## [Provided entries]
# # # #

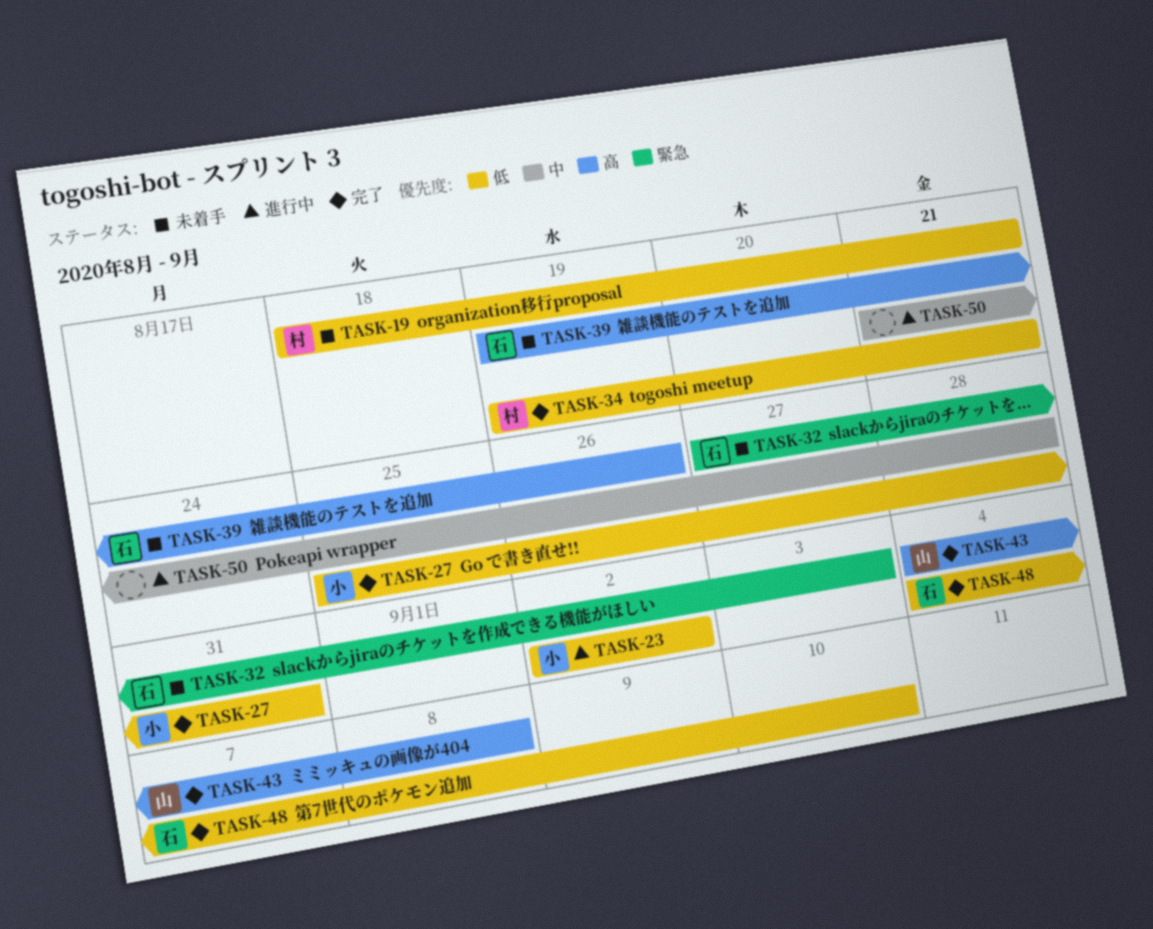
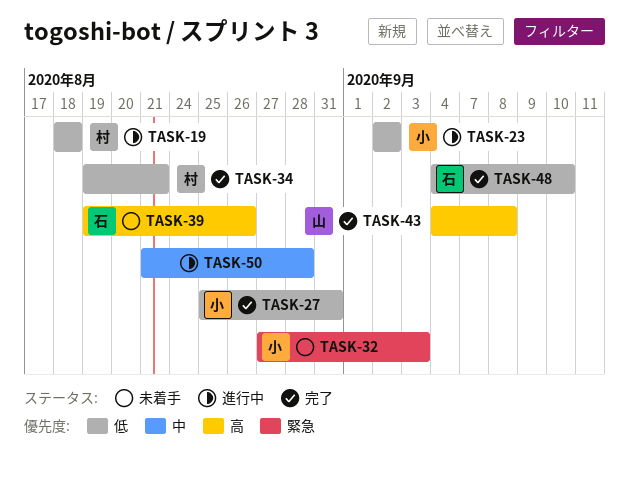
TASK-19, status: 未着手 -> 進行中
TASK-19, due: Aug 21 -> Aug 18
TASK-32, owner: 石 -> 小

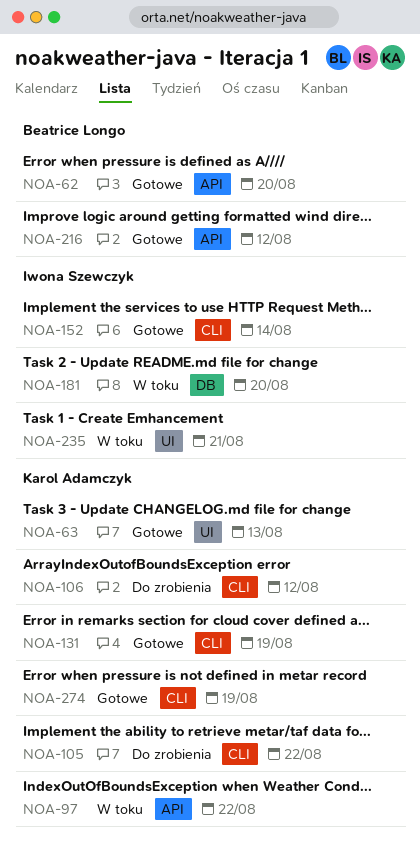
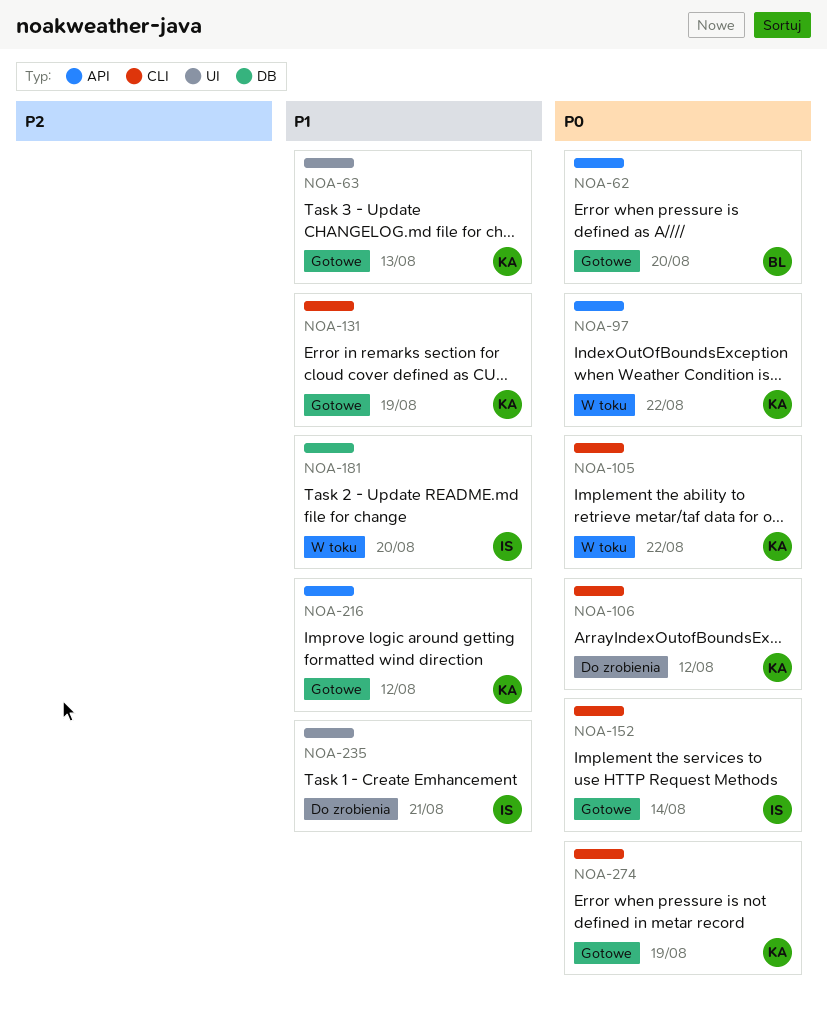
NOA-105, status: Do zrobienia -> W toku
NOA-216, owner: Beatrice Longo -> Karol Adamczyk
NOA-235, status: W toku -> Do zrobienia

# # # #

## [What is being asked]
Give back the listing unchanged. Strip out the pictures.

## [Output of the exercise]
TASK-19, status: 未着手 -> 進行中
TASK-19, due: Aug 21 -> Aug 18
TASK-32, owner: 石 -> 小

NOA-105, status: Do zrobienia -> W toku
NOA-216, owner: Beatrice Longo -> Karol Adamczyk
NOA-235, status: W toku -> Do zrobienia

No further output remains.